### Task to carry out:
Present each line of the entries below that holds the word "mensen".

Dataset items:
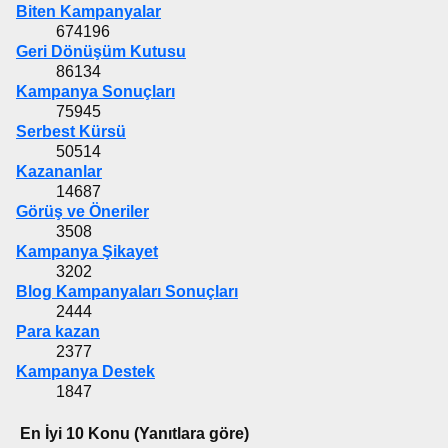
Biten Kampanyalar
674196
Geri Dönüşüm Kutusu
86134
Kampanya Sonuçları
75945
Serbest Kürsü
50514
Kazananlar
14687
Görüş ve Öneriler
3508
Kampanya Şikayet
3202
Blog Kampanyaları Sonuçları
2444
Para kazan
2377
Kampanya Destek
1847
En İyi 10 Konu (Yanıtlara göre)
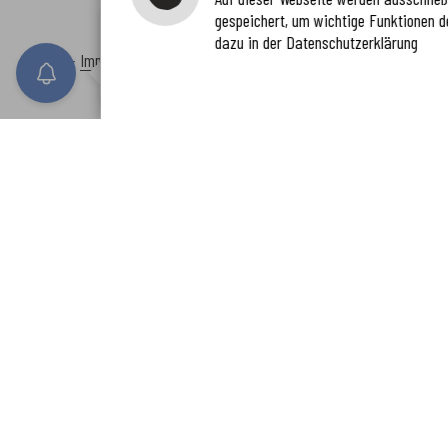
gespeichert, um wichtige Funktionen d
Immer auf dem neuesten Stand
dazu in der Datenschutzerklärung
www.enkreis.de möchte Ihnen Benachricht
Inhalt
-
Impressum
-
Datenschutzerklärung
-
Kontaktformular
-
Barr
n senden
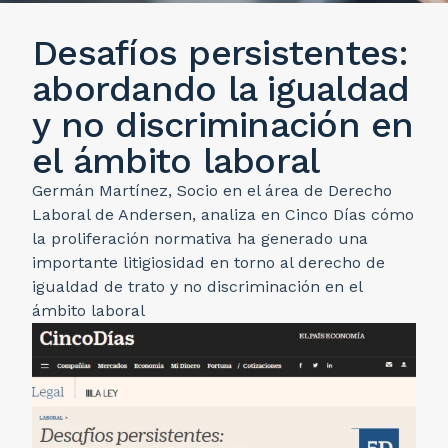
Desafíos persistentes:
abordando la igualdad
y no discriminación en
el ámbito laboral
Germán Martínez, Socio en el área de Derecho
Laboral de Andersen, analiza en Cinco Días cómo
la proliferación normativa ha generado una
importante litigiosidad en torno al derecho de
igualdad de trato y no discriminación en el
ámbito laboral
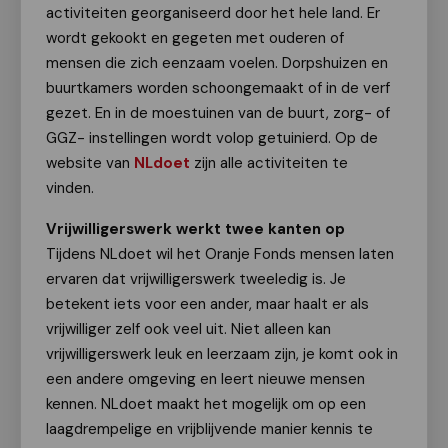
activiteiten georganiseerd door het hele land. Er
wordt gekookt en gegeten met ouderen of
mensen die zich eenzaam voelen. Dorpshuizen en
buurtkamers worden schoongemaakt of in de verf
gezet. En in de moestuinen van de buurt, zorg- of
GGZ- instellingen wordt volop getuinierd. Op de
website van
NLdoet
zijn alle activiteiten te
vinden.
Vrijwilligerswerk werkt twee kanten op
Tijdens NLdoet wil het Oranje Fonds mensen laten
ervaren dat vrijwilligerswerk tweeledig is. Je
betekent iets voor een ander, maar haalt er als
vrijwilliger zelf ook veel uit. Niet alleen kan
vrijwilligerswerk leuk en leerzaam zijn, je komt ook in
een andere omgeving en leert nieuwe mensen
kennen. NLdoet maakt het mogelijk om op een
laagdrempelige en vrijblijvende manier kennis te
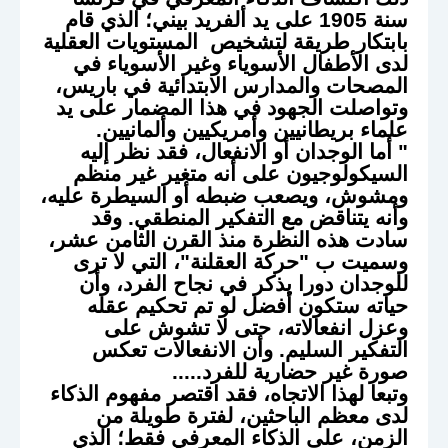
سنة 1905 على يد ألفريد بيني؛ الذي قام
بابتكار طريقة لتشخيص المستويات العقلية
لدى الأطفال الأسوياء وغير الأسوياء في
المصحات والمدارس الابتدائية في باريس،
وتواصلت الجهود في هذا المضمار على يد
علماء بريطانيين وأمريكيين وألمانيين.
" أما الوجدان أو الانفعال، فقد نظر إليه
السيكولوجيون على أنه متغير غير منظم
ومشوش، ويصعب ضبطه أو السيطرة عليه،
وأنه يتناقض مع التفكير المنطقي. وقد
سادت هذه النظرة منذ القرن الثامن عشر،
وسميت ب "حركة العقلنة"، التي لا ترى
للوجدان دورا يذكر في نجاح الفرد، وأن
حياته ستكون أفضل لو تم تحكيم عقله
وعزل انفعالاته، حتى لا تشوش على
التفكير السليم. وأن الانفعالات تعكس
صورة غير حضارية للفرد.....
وتبعا لهذا الاتجاه، فقد اقتصر مفهوم الذكاء
لدى معظم الباحثين، لفترة طويلة من
الزمن، على الذكاء المعرفي فقط؛ الذي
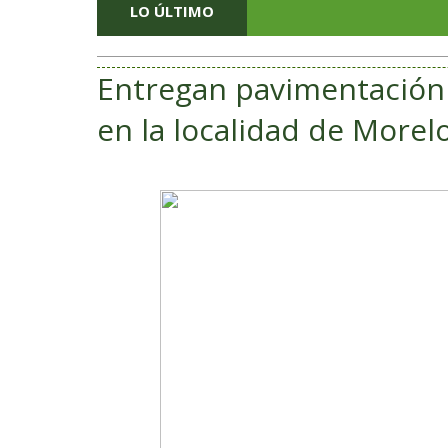
LO ÚLTIMO
Entregan pavimentación 
en la localidad de Morel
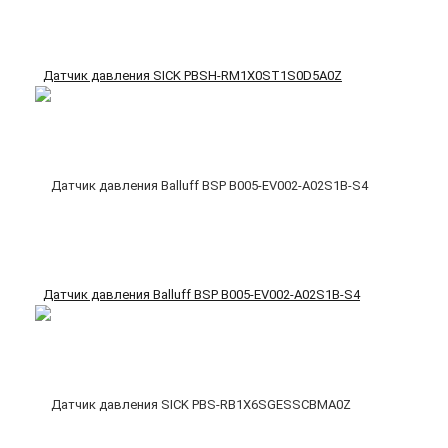
Датчик давления SICK PBSH-RM1X0ST1S0D5A0Z
Датчик давления Balluff BSP B005-EV002-A02S1B-S4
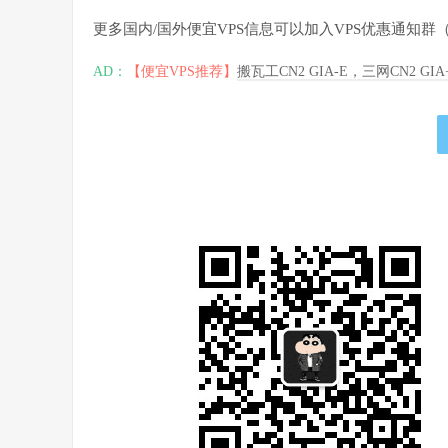
更多国内/国外便宜VPS信息可以加入VPS优惠通知
AD：
【便宜VPS推荐】
搬瓦工CN2 GIA-E，三网CN2 GI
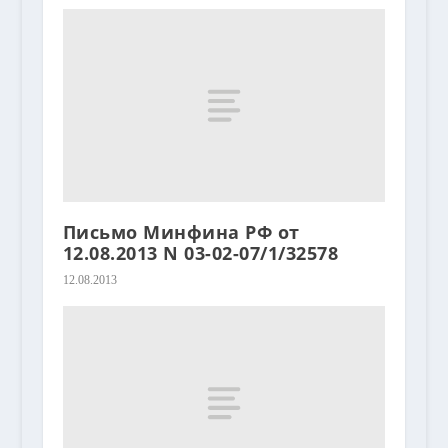
Письмо Минфина РФ от
12.08.2013 N 03-02-07/1/32578
12.08.2013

### Task response:
mensen die zich eenzaam voelen. Dorpshuizen en
Tijdens NLdoet wil het Oranje Fonds mensen laten
een andere omgeving en leert nieuwe mensen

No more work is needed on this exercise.